__Input for this task__.
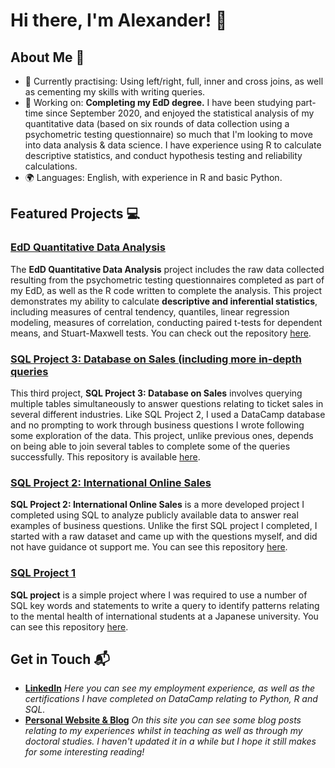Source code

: # Hi there, I'm Alexander! 👋

## About Me 🚀

- 🌱 Currently practising: Using left/right, full, inner and cross joins, as well as cementing my skills with writing queries. 
- 🔭 Working on: **Completing my EdD degree.** I have been studying part-time since September 2020, and enjoyed the statistical analysis of my quantitative data (based on six rounds of data collection using a psychometric testing questionnaire) so much that I'm looking to move into data analysis & data science. I have experience using R to calculate descriptive statistics, and conduct hypothesis testing and reliability calculations. 
- 🌍 Languages: English, with experience in R and basic Python. 

## Featured Projects 💻

### [EdD Quantitative Data Analysis](https://github.com/aeodeneal/edd_analysis)

The **EdD Quantitative Data Analysis** project includes the raw data collected resulting from the psychometric testing questionnaires completed as part of my EdD, as well as the R code written to complete the analysis. This project demonstrates my ability to calculate **descriptive and inferential statistics**, including measures of central tendency, quantiles, linear regression modeling, measures of correlation, conducting paired t-tests for dependent means, and Stuart-Maxwell tests. You can check out the repository [here](https://github.com/aeodeneal/edd_analysis).

### [SQL Project 3: Database on Sales (including more in-depth queries](https://github.com/aeodeneal/sql3_ticket_sales)

This third project, **SQL Project 3: Database on Sales** involves querying multiple tables simultaneously to answer questions relating to ticket sales in several different industries. Like SQL Project 2, I used a DataCamp database and no prompting to work through business questions I wrote following some exploration of the data. This project, unlike previous ones, depends on being able to join several tables to complete some of the queries successfully. This repository is available [here](https://github.com/aeodeneal/sql3_ticket_sales). 


### [SQL Project 2: International Online Sales](https://github.com/aeodeneal/sql2_international_sales)

**SQL Project 2: International Online Sales** is a more developed project I completed using SQL to analyze publicly available data to answer real examples of business questions. Unlike the first SQL project I completed, I started with a raw dataset and came up with the questions myself, and did not have guidance ot support me. You can see this repository [here](https://github.com/aeodeneal/sql_project_2). 

### [SQL Project 1](https://github.com/aeodeneal/sql_project_1)

**SQL project** is a simple project where I was required to use a number of SQL key words and statements to write a query to identify patterns relating to the mental health of international students at a Japanese university. You can see this repository [here](https://github.com/aeodeneal/sql_project_1). 

## Get in Touch 📬

- **[LinkedIn](https://www.linkedin.com/in/alexander-odeneal-a9119ab7/)**
    _Here you can see my employment experience, as well as the certifications I have completed on DataCamp relating to Python, R and SQL._
- **[Personal Website & Blog](https://odeneal.blog/)**
    _On this site you can see some blog posts relating to my experiences whilst in teaching as well as through my doctoral studies. I haven't updated it in a while but I hope it still makes for some interesting reading!_



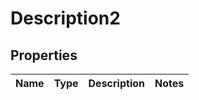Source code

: 
# Description2

## Properties
Name | Type | Description | Notes
------------ | ------------- | ------------- | -------------



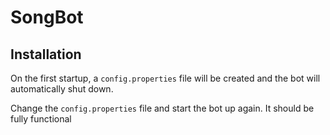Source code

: # SongBot

## Installation

On the first startup, a `config.properties` file will be created and the bot will automatically shut down.

Change the `config.properties` file and start the bot up again. It should be fully functional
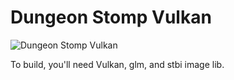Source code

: # Dungeon Stomp Vulkan

![Dungeon Stomp Vulkan](../main/Textures/screenshot12.jpg)

To build, you'll need Vulkan, glm, and stbi image lib.



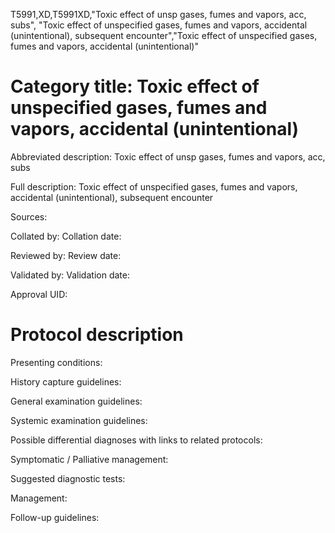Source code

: T5991,XD,T5991XD,"Toxic effect of unsp gases, fumes and vapors, acc, subs", "Toxic effect of unspecified gases, fumes and vapors, accidental (unintentional), subsequent encounter","Toxic effect of unspecified gases, fumes and vapors, accidental (unintentional)"
# Category title: Toxic effect of unspecified gases, fumes and vapors, accidental (unintentional)

Abbreviated description: Toxic effect of unsp gases, fumes and vapors, acc, subs

Full description: Toxic effect of unspecified gases, fumes and vapors, accidental (unintentional), subsequent encounter

Sources:

Collated by:
Collation date:

Reviewed by:
Review date:

Validated by:
Validation date:

Approval UID:

# Protocol description

Presenting conditions:

History capture guidelines:

General examination guidelines:

Systemic examination guidelines:

Possible differential diagnoses with links to related protocols:

Symptomatic / Palliative management:

Suggested diagnostic tests:

Management:

Follow-up guidelines:

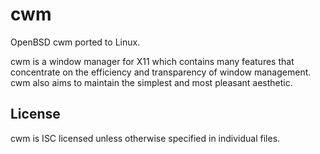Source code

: cwm
===

OpenBSD cwm ported to Linux.

cwm is a window manager for X11 which contains many features that concentrate
on the efficiency and transparency of window management. cwm also aims to
maintain the simplest and most pleasant aesthetic.

## License

cwm is ISC licensed unless otherwise specified in individual files.
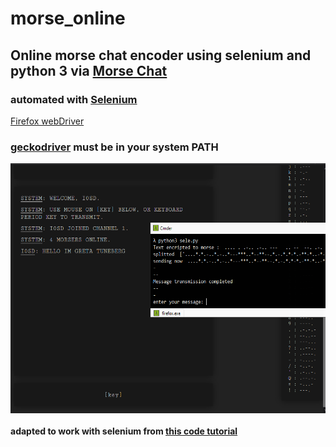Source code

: # morse_online
## Online morse chat encoder using selenium and python 3 via [Morse Chat](http://morsecode.me/?room=1)
### automated with [Selenium](https://pypi.org/project/selenium/) 
[Firefox webDriver](https://developer.mozilla.org/en-US/docs/Web/WebDriver)
### [geckodriver](https://github.com/mozilla/geckodriver/releases) must be in your system PATH

<a href="url"><img src="https://github.com/CarloCattano/morse_online/blob/master/Screenshot/greta.PNG?raw=true" align="center" height="400" width="600" ></a>

#### adapted to work with selenium from [this code tutorial](https://www.geeksforgeeks.org/morse-code-translator-python/)


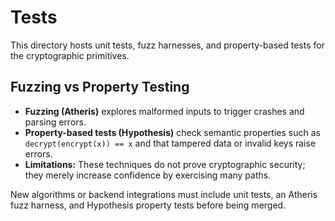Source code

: # Tests

This directory hosts unit tests, fuzz harnesses, and property-based tests for the cryptographic primitives.

## Fuzzing vs Property Testing

- **Fuzzing (Atheris)** explores malformed inputs to trigger crashes and parsing errors.
- **Property-based tests (Hypothesis)** check semantic properties such as `decrypt(encrypt(x)) == x` and that tampered data or invalid keys raise errors.
- **Limitations:** These techniques do not prove cryptographic security; they merely increase confidence by exercising many paths.

New algorithms or backend integrations must include unit tests, an Atheris fuzz harness, and Hypothesis property tests before being merged.
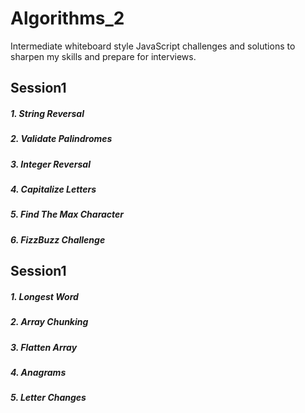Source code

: # Algorithms_2
Intermediate whiteboard style JavaScript challenges and solutions to sharpen my skills and prepare for interviews. 

## Session1
##### 1. String Reversal
##### 2. Validate Palindromes
##### 3. Integer Reversal
##### 4. Capitalize Letters
##### 5. Find The Max Character
##### 6. FizzBuzz Challenge

## Session1
##### 1. Longest Word
##### 2. Array Chunking
##### 3. Flatten Array
##### 4. Anagrams
##### 5. Letter Changes
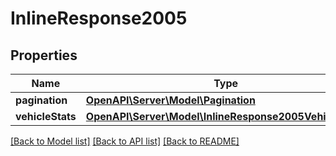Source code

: # InlineResponse2005

## Properties
Name | Type | Description | Notes
------------ | ------------- | ------------- | -------------
**pagination** | [**OpenAPI\Server\Model\Pagination**](Pagination.md) |  | [optional] 
**vehicleStats** | [**OpenAPI\Server\Model\InlineResponse2005VehicleStats**](InlineResponse2005VehicleStats.md) |  | 

[[Back to Model list]](../README.md#documentation-for-models) [[Back to API list]](../README.md#documentation-for-api-endpoints) [[Back to README]](../README.md)



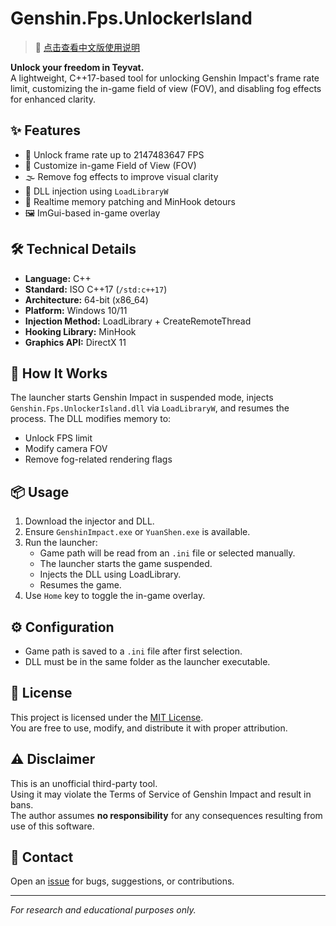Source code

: # Genshin.Fps.UnlockerIsland

> 📖 [点击查看中文版使用说明](./README_CN.md)

**Unlock your freedom in Teyvat.**  
A lightweight, C++17-based tool for unlocking Genshin Impact's frame rate limit, customizing the in-game field of view (FOV), and disabling fog effects for enhanced clarity.

## ✨ Features

- 🚀 Unlock frame rate up to 2147483647 FPS
- 🎥 Customize in-game Field of View (FOV)
- 🌫️ Remove fog effects to improve visual clarity
- 🧩 DLL injection using `LoadLibraryW`
- 🔧 Realtime memory patching and MinHook detours
- 🖼️ ImGui-based in-game overlay

## 🛠️ Technical Details

- **Language:** C++
- **Standard:** ISO C++17 (`/std:c++17`)
- **Architecture:** 64-bit (x86_64)
- **Platform:** Windows 10/11
- **Injection Method:** LoadLibrary + CreateRemoteThread
- **Hooking Library:** MinHook
- **Graphics API:** DirectX 11

## 🚀 How It Works

The launcher starts Genshin Impact in suspended mode, injects `Genshin.Fps.UnlockerIsland.dll` via `LoadLibraryW`, and resumes the process. The DLL modifies memory to:

- Unlock FPS limit
- Modify camera FOV
- Remove fog-related rendering flags

## 📦 Usage

1. Download the injector and DLL.
2. Ensure `GenshinImpact.exe` or `YuanShen.exe` is available.
3. Run the launcher:
   - Game path will be read from an `.ini` file or selected manually.
   - The launcher starts the game suspended.
   - Injects the DLL using LoadLibrary.
   - Resumes the game.
4. Use `Home` key to toggle the in-game overlay.

## ⚙️ Configuration

- Game path is saved to a `.ini` file after first selection.
- DLL must be in the same folder as the launcher executable.

## 📜 License

This project is licensed under the [MIT License](./LICENSE).  
You are free to use, modify, and distribute it with proper attribution.

## ⚠️ Disclaimer

This is an unofficial third-party tool.  
Using it may violate the Terms of Service of Genshin Impact and result in bans.  
The author assumes **no responsibility** for any consequences resulting from use of this software.

## 📩 Contact

Open an [issue](https://github.com/isxlan0/Genshin.Fps.UnlockerIsland/issues) for bugs, suggestions, or contributions.

---

*For research and educational purposes only.*
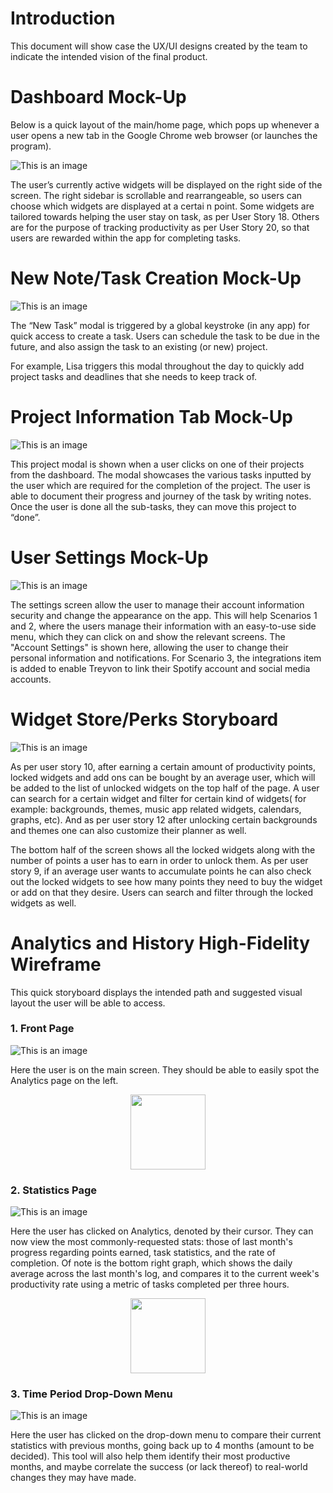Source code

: # Introduction
This document will show case the UX/UI designs created by the team to indicate the intended vision of the final product.

# Dashboard Mock-Up
Below is a quick layout of the main/home page, which pops up whenever a user opens a new tab in the Google Chrome web browser (or launches the program).

![This is an image](https://i.imgur.com/Z0dTx93.png) 

The user’s currently active widgets will be displayed on the right side of the screen.  The right sidebar is scrollable and 
rearrangeable, so users can choose which widgets are displayed at a certai n point. Some widgets are tailored towards helping
the user stay on task, as per User Story 18. Others are for the purpose of tracking productivity as per User Story 20, so that users
are rewarded within the app for completing tasks.

# New Note/Task Creation Mock-Up

![This is an image](https://i.imgur.com/Myn9XXE.png)

The “New Task” modal is triggered by a global keystroke (in any app) for quick access to create a task. Users can schedule the task to be due in the future, and also assign the task to an existing (or new) project.

For example, Lisa triggers this modal throughout the day to quickly add project tasks and deadlines that she needs to keep track of.

# Project Information Tab Mock-Up

![This is an image](https://i.imgur.com/8iTHMAB.png)

This project modal is shown when a user clicks on one of their projects from the dashboard. The modal showcases
the various tasks inputted by the user which are required for the completion of the project. The user is able to document
their progress and journey of the task by writing notes. Once the user is done all the sub-tasks, they can move this project to 
“done”.

# User Settings Mock-Up

![This is an image](https://i.imgur.com/LxLZgoR.png)

The settings screen allow the user to manage their account information security and change the appearance on the app. This will help Scenarios 1 and 2, where the users manage their information with an easy-to-use side menu, which they can click on and show the relevant screens. The "Account Settings" is shown here, allowing the user to change their personal information and notifications. For Scenario 3, the integrations item is added to enable Treyvon to link their Spotify account and social media accounts. 

# Widget Store/Perks Storyboard

![This is an image](https://i.imgur.com/JNTtSS3.png)

As per user story 10, after earning a certain amount of productivity points, locked widgets and add ons can be bought  by an average user, which will be added to the list of unlocked widgets on the top half of the page. A user can search for a certain widget and filter for certain kind of widgets( for example: backgrounds, themes, music app related widgets, calendars, graphs, etc). And as per user story 12 after unlocking certain backgrounds and themes one can also customize their planner as well.
 
The bottom half of the screen shows all the locked widgets along with the number of points a user has to earn in order to unlock them. As per user story 9, if an average user wants to accumulate points he can also check out the locked widgets to see how many points they need to buy the widget or add on that  they desire. Users can search and filter through the locked widgets as well. 

# Analytics and History High-Fidelity Wireframe
This quick storyboard displays the intended path and suggested visual layout the user will be able to access. 

### 1. Front Page
![This is an image](https://i.imgur.com/nWFgBDV.png)

Here the user is on the main screen. They should be able to easily spot the Analytics page on the left.

<p align="center">
  <img width="120" height="120" src="https://i.ibb.co/sjgfNyh/image-2.png#gh-dark-mode-only">
</p>

### 2. Statistics Page
![This is an image](https://i.imgur.com/AAmV82y.png)

Here the user has clicked on Analytics, denoted by their cursor. They can now view the most commonly-requested stats: those of last month's progress regarding points earned, task statistics, and the rate of completion. Of note is the bottom right graph, which shows the daily average across the last month's log, and compares it to the current week's productivity rate using a metric of tasks completed per three hours.

<p align="center">
  <img width="120" height="120" src="https://i.ibb.co/sjgfNyh/image-2.png#gh-dark-mode-only">
</p>

### 3. Time Period Drop-Down Menu
![This is an image](https://i.imgur.com/skI93Rl.png)

Here the user has clicked on the drop-down menu to compare their current statistics with previous months, going back up to 4 months (amount to be decided). This tool will also help them identify their most productive months, and maybe correlate the success (or lack thereof) to real-world changes they may have made.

__Work instructions__. Your answer should be one number, the count of lines in the records that contain the word "LoadLibraryW".

__Result for this exercise__. 2